**PARTS OF THE EXERCISE:**
• 1. Reproduce the whole passage on electronic voting in Texas word for word.
• 2. Render the rows as a Markdown table with the columns No. and Entry, starting at the first row and going on through the line with "List each element's". Leave out any blank lines.

**EXTRACTED TEXT:**

So, what of the fundamental challenge of "black-box" voting and our actual response to it? In particular, what is this party going to do about the risks of electronic voting?

The answer, so far, is nothing:

To be sure, some Democrats have taken this matter seriously:

The ROADwomen and Harris County Democrats have done an outstanding job giving Professor WALLACH a platform in this party he never got from the party elite.

The Progressive Populist Caucus is pushing a well-drafted resolution through the party's conventions on this matter.

So, this party is still twitching, if not exactly rising to this challenge.

But, too many people we have put and kept in public and party office are complicity in perpetuating the Jim Crow Texas Election Code for 130 years now. This latest wrinkle on that system should not be too surprising:

Our Democratic legislative leaders selected the technologies deployed in Texas. The Republicans knew what they were doing, the Enron and Vichy Democrats did not have a clue. They still don't.

The previous County Chair was an integral part of promoting the eSlate.

Bounding box entries:

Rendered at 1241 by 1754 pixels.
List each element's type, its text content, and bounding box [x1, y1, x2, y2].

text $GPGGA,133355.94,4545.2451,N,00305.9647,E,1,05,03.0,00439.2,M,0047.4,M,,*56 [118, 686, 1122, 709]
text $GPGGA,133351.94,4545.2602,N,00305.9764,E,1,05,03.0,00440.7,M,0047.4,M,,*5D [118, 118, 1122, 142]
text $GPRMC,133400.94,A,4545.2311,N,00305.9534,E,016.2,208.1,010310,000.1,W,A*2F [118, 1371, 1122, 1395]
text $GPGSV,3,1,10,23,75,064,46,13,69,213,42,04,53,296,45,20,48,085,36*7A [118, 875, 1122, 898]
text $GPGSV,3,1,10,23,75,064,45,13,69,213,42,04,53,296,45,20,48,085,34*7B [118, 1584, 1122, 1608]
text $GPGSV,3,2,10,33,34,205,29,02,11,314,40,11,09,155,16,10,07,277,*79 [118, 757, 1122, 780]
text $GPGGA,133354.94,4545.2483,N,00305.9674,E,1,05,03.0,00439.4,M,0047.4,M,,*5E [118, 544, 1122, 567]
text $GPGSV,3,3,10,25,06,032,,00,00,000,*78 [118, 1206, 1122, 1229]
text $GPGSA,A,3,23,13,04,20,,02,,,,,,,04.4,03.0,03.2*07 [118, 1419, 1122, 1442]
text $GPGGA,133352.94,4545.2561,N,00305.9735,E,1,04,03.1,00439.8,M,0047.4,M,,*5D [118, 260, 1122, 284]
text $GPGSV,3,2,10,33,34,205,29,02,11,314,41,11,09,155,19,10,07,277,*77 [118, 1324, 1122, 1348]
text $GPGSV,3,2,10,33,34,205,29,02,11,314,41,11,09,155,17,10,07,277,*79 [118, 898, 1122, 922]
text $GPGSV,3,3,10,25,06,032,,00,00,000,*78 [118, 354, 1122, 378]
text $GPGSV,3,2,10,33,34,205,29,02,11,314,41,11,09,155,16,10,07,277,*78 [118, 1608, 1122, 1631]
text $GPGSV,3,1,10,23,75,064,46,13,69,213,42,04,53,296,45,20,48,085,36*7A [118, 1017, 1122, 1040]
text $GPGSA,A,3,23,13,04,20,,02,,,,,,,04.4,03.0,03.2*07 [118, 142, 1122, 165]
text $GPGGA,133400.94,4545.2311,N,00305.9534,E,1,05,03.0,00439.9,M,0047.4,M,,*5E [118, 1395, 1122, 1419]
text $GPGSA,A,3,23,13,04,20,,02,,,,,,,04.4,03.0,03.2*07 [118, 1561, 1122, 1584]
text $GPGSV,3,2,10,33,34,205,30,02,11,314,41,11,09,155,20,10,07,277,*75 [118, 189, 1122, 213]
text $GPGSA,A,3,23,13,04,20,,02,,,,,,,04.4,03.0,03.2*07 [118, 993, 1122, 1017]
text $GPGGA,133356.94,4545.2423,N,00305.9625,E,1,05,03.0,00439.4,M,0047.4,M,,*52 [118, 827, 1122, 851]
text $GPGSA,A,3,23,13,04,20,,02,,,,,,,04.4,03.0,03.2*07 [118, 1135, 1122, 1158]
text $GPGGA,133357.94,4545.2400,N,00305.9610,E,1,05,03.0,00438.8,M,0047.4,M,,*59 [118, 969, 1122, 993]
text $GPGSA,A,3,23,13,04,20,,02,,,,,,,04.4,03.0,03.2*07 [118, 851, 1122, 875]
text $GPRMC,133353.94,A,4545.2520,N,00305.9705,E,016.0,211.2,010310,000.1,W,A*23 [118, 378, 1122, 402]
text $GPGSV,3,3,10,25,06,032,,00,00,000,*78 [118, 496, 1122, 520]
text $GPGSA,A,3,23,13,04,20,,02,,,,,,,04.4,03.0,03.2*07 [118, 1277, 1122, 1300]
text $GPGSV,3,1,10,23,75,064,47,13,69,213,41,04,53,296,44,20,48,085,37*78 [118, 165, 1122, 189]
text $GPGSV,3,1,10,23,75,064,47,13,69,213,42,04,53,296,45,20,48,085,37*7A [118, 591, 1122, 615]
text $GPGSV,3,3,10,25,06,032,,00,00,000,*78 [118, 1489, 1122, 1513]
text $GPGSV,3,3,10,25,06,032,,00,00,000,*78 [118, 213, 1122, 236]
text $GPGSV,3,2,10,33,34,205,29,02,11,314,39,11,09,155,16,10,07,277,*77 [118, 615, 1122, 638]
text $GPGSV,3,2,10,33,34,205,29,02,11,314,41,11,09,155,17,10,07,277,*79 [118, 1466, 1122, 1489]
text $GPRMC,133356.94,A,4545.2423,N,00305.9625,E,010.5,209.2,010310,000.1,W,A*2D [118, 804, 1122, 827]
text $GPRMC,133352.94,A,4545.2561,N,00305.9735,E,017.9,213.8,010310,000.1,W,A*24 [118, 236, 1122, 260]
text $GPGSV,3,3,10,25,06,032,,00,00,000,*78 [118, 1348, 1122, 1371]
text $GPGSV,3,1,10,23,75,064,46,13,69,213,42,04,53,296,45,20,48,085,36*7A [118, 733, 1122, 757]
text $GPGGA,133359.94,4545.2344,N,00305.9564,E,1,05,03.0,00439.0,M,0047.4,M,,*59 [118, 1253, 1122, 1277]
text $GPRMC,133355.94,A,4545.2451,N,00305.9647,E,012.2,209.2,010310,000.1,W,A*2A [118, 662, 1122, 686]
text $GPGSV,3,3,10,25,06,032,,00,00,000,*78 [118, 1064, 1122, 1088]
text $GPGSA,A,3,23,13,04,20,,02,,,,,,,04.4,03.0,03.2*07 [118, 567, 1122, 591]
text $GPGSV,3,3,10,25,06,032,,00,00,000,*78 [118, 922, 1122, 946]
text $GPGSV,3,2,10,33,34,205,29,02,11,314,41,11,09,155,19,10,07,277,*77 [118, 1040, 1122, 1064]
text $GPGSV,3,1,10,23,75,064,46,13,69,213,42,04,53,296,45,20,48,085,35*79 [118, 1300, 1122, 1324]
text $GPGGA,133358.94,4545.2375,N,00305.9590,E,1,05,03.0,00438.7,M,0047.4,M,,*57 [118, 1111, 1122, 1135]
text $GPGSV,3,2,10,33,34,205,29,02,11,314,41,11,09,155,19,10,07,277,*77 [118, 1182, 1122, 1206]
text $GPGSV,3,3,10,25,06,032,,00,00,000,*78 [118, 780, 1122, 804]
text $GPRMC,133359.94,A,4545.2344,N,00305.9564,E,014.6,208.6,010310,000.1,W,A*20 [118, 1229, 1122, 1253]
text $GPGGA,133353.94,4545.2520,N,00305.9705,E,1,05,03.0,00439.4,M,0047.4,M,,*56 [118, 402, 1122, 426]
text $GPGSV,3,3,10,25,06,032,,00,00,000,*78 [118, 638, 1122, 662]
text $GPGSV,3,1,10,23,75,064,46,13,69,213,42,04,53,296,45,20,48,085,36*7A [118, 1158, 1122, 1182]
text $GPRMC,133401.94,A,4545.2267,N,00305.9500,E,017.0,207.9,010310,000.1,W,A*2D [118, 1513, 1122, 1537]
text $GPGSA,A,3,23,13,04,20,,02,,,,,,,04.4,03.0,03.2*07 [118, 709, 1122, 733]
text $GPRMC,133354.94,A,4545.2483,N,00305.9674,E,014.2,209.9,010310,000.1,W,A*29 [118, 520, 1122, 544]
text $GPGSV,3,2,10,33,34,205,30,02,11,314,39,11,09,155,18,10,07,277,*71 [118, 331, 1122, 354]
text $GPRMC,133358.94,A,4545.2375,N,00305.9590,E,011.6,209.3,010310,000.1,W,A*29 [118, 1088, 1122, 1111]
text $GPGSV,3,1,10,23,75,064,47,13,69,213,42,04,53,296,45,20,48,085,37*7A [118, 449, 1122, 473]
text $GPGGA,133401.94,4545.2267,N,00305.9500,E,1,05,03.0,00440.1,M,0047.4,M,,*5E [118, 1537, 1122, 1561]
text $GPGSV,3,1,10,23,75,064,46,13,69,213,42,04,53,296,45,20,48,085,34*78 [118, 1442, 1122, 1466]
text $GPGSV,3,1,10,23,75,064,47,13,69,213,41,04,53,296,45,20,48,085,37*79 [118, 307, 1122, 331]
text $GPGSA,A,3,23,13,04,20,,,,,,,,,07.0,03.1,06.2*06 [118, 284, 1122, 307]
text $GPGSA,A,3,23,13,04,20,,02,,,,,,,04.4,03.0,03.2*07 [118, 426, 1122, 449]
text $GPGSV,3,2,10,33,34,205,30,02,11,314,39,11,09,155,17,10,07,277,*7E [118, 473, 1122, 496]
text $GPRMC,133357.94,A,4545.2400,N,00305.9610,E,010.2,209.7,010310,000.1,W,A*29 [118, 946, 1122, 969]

**SOLUTION SET:**
• 1.
So, what of the fundamental challenge of "black-box" voting and our actual response to it? In particular, what is this party going to do about the risks of electronic voting?

The answer, so far, is nothing:

To be sure, some Democrats have taken this matter seriously:

The ROADwomen and Harris County Democrats have done an outstanding job giving Professor WALLACH a platform in this party he never got from the party elite.

The Progressive Populist Caucus is pushing a well-drafted resolution through the party's conventions on this matter.

So, this party is still twitching, if not exactly rising to this challenge.

But, too many people we have put and kept in public and party office are complicity in perpetuating the Jim Crow Texas Election Code for 130 years now. This latest wrinkle on that system should not be too surprising:

Our Democratic legislative leaders selected the technologies deployed in Texas. The Republicans knew what they were doing, the Enron and Vichy Democrats did not have a clue. They still don't.

The previous County Chair was an integral part of promoting the eSlate.

• 2.
| No. | Entry |
|---|---|
| 1 | Rendered at 1241 by 1754 pixels. |
| 2 | List each element's type, its text content, and bounding box [x1, y1, x2, y2]. |